Collaborate with industry. Partnerships with companies extend a school’s resources and impact by expanding access to tools, data, and evolving practices. Co-developed cases, practitioner-led projects, and internships enhance teaching relevance, generate research insights, and reinforce the school’s role as a trusted contributor to responsible, AI-enabled business practice.
Governance for long-term planning should remain light, adaptive, and academically anchored, coordinating academic and financial leadership. An AI steering committee can align priorities and resources, translate strategy into investment roadmaps, monitor learning and structural shifts, and ensure alignment with broader priorities.
Pillar 6: Data, Infrastructure, and Access
With most infrastructure decisions managed at the university level, business schools can add a mission-aligned layer to foster innovation, agility, security, and equitable use. A data and technology working group can bridge central governance with college needs.
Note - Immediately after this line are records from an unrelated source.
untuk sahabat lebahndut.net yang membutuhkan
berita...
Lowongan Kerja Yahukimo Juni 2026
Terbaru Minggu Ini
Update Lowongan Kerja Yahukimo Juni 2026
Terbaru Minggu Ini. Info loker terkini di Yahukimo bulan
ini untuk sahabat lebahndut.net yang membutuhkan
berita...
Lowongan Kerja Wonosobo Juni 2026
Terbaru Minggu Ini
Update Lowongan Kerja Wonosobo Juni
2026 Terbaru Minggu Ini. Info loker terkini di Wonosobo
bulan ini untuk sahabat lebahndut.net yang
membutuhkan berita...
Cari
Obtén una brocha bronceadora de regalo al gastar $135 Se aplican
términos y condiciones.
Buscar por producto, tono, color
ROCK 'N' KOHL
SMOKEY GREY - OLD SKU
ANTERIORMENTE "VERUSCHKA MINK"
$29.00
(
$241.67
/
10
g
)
This group can maintain a list of approved AI tools, ensure student access and privacy, and manage shared AI resources. It also can establish guidelines for student-paid tools to ensure transparency, affordability, and fairness.
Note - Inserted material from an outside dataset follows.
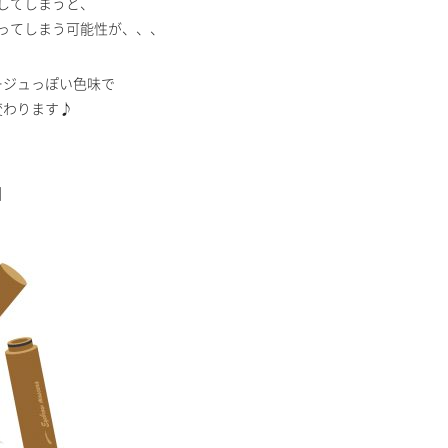
してしまうと、
ってしまう可能性が、、、
ージュっぽい色味で
変わります♪
】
For instance, the group might adopt a tiered risk model to keep governance practical, responsive, and secure. When faculty want to pilot low-risk tools that do not store student data (such as ChatGPT), simple notifications to the group may suffice. However, the working group might require additional reviews and approvals before faculty can adopt moderate-risk tools that temporarily store anonymized data (such as cloud-based analytics platforms) or high-risk tools that collect identifiable student information.
By conducting consistent review cycles and maintaining transparent tool lists, a data and technology working group can ensure that faculty’s AI use stays within clear standards. This effort protects students and the institution, while giving schools the flexibility to innovate.
From Isolated Efforts to Sustainable Impact
GenAI adoption can easily produce the isolated efforts and lost momentum experienced by the two professors mentioned earlier. To avoid this outcome, schools should not dampen this energy with bureaucracy but look for ways to channel it.
This holistic six-pillar governance framework offers the light, transparent structure needed to achieve this goal. It aligns classroom innovation with schoolwide strategy, builds shared capability, and helps schools move from ad hoc innovation to coherent, sustainable, and transformative impact.